Yes, tech talk for once! Been awhile since I posted a true tech article here at SysOpt, but I'll give this a go with a forum post from my experience. First read this:

http://www.sysopt.com/articles/p4/index.html

The reason for poor software performance in some applications stems to a completely revamped programming structure as compared to any x86 platform available before the P4's introduction. The issue is not impart to branch prediction as many think, as the P4 features one of the most efficient branch prediction routines currently available, especially when combined with its large branch TLB table. Actually, did ya' know the Athlon has a poor branch prediction routine, as even the P3 offers higher efficiency. This is one of the major reasons for the next-gen Athlon Palomino introduction, though only the TLB size is increased with this revision.

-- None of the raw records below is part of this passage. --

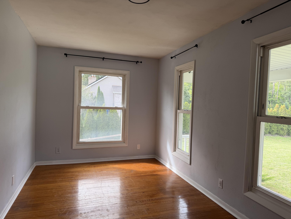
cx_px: 146
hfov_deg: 71.6
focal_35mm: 24
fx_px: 202
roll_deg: -2.5
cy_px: 110
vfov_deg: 56.8
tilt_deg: -2.0
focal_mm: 6.76
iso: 64
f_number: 1.78
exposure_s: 1/165
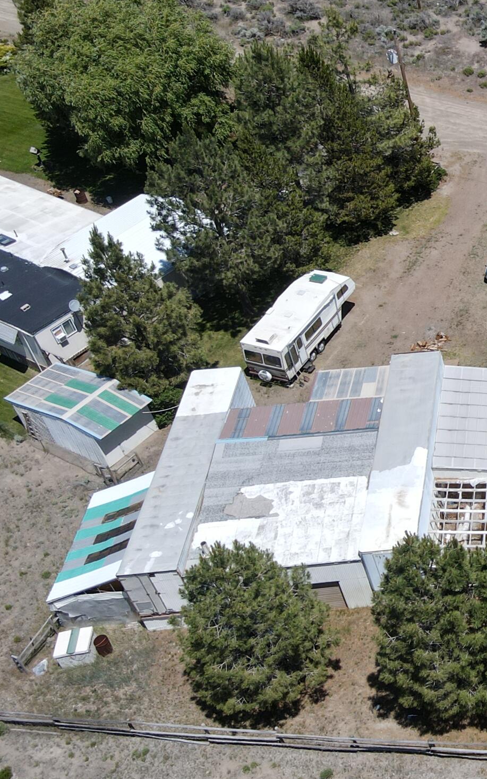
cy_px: 355
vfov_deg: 38.8
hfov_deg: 20.8
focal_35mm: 52
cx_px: 746
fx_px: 1105
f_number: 2.8
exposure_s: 1/640
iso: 100
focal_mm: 4.5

Let's take on some other common misconceptions as well:

Before trying to dismiss the pipeline length as associated to the P4's branch prediction routine, did ya' know that the Athlon offers only a relatively simple G-share routine? This means it is limited to only two branch predictions per 16-bit byte code window. To increase the branch table without offering any modification to the branch predictor itself would prove rather useless for the most part. What is the point of adding more buffering space when the Athlon can only carry out two standard branch predictions per cycle? Hopefully AMD will choose to implement a better branch routine to better correlate with the larger TLB table size later generation Thoroughbred or H-series.

For further evidence, one must examine currently available programs. Most programs feature 13-14% of branch predictive coding, with several of the operations often requiring atleast three branch predictions for maximum ILP and IPC. By performing some quick calculations, it can be estimated that ~10% of all branch prediction tasks are not even assigned a predictor bit by the scheduling engine! This leads to a back log, thus creates an effective stall of the Athlon processor. Simply increasing the TLB size does not offset the problems associated with the G-share branch prediction algorithm.

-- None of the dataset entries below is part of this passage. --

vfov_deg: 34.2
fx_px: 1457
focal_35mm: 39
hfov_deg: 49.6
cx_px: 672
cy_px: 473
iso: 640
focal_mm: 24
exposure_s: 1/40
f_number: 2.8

The above scenario does not even account for a cache miss when associated with a branch prediction. The Athlon offers instruction re-ordering for L1 cache misses, but lacks any form of L2 re-sequencing capabilities while in flight during a clock cycle. For loads and stores, the K7 has 2 queues, a 12-entry LS1 and a 32-entry LS2. Load/store-ops are dispatched to LS1 and removed in-order two at a time when the addresses are available (stores and load misses are moved to LS2). So if the oldest op in LS1 does not have its address available, then LS1 stalls. This in-order nature of LS1 allows load-load reordering only for L1 cache misses. To compare, the Pentium 4 offers full re-ordering for all L1 and L2 cache misses associated with all operations, except IN, OUT, and serializing instrctions. Now consider that the P4’s 64-bit inclusive cache architecture offers nearly 150% the bandwidth for L1 cache operations and upwards of 400% the bandwidth for L2 cache operations (SSE2, 128-bit datagram) as compared to the Athlon Thunderbird’s exclusive cache design.

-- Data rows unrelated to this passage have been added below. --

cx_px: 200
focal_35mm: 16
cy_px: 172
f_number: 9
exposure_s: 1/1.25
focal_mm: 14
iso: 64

Not only does an Athlon stall during an L2 cache miss, the tendency to stall is quite often. The Athlon’s decode unit can issue 2.8 instructions per clock cycle, but the Athlon’s L2 cache require 11 cycles to return data. Branch predictive operations often operate with L2 data due to large storage arrays. In order to maintain a standard IPC rate of 1.5, the Athlon Thunderbird must find atleast 11 x 5 = 17 instructions per L2 cache miss. The Athlon’s integer instruction buffer can only allow for 18 instructions, thus the processor will effectively stall during an L2 cache miss. Factor in the moderate potential for a branch predictive operation in actually setting forth the condition for this L2 miss, than one can easily see the Athlon will effectively stall, and must flush/reset the execution pipe to continue normal operation.

The Athlon’s short pipeline length does help, but it is not a solution to the concern I’ve noted above. For once, a longer pipeline could prove more effective. For instance, the P4 can buffer upto 126 micro-ops in flight during a single clock cycle due to a split buffering architecture using multiple schedulers and buffering regions along the 28 stage (20 after the trace cache) pipeline. The Athlon only has the capability for 18 in flight operations. Compare the pipeline lengths to the in flight op rate, then one can easily realize the P4 offers a higher degree of instruction efficiency per clock cycle.

Now examine how this relates to the P4’s branch predictor. The Athlon Thunderbird will offer superior branch prediction only situations where highly dependant code utilizing a data of under 512 KB is taking place. The Pentium 4 offers a more linear performance approach due to a higher efficiency capability (more proof, examine the ILP and IPC nature of the P4 as they compare to latency and bandwidth). With large data arrays, the P4 will still offer the same linear performance curve, while the Athlon will continue to degrade at an exponential rate. To examine this in action, try running the industry accepted Queen’s Loop routine (wrote in standard x86 assembly, of course). This test creates a small array of 32x32 for data manipulation while loading an intensive sequence of branch predictive tasks. For comparison, the Athlon TB outscores a similar clocked P4 by less than .2 seconds! Assuming we converted the code to C++, then utilized the Intel’s C++ compiler, the P4 would actually outscore the Athlon by a large margin. This is due to compiler feed back directed optimizations for the HWNT and HST hint prefix instructions. The addition of these two factors can increase branch prediction by upto an estimated 25+%, thus propelling the Pentium 4 past the Athlon in all branch predictive scenarios.

We all know the Pentium 4 offers superior integer performance, but I can go on to produce evidence that the P4 offers superior floating point (x87 and SIMD) as compared to the Athlon, assuming anyone wants to read through the boring technical aspects. Any rate, the above revised SPEC results speak for themselves. The problem with the P4 is the lack of software optimization for the architecture. Most current software does not include any real P4 specific coding outside of the occasional SSE2 instruction. Worse yet, a large variety of today’s software is improperly coded and compiled to meet the programming specifications definied within the P4 programmer's guide, thus leading to even lower performance. However, wait until the next generation of vertorized compilers with dynamic re-coding capabilties arrive! Factor in the expanding acceptance of the Intel P4 IA-32 programmer’s guide, and the P4 should be an exciting platform in the near future, especially considering it only at the early stages of its overall product lifecycle as compared to the AMD Athlon.

Hope this helps,
Robert Richmond

[This message has been edited by RobRich (edited 08-29-2001).]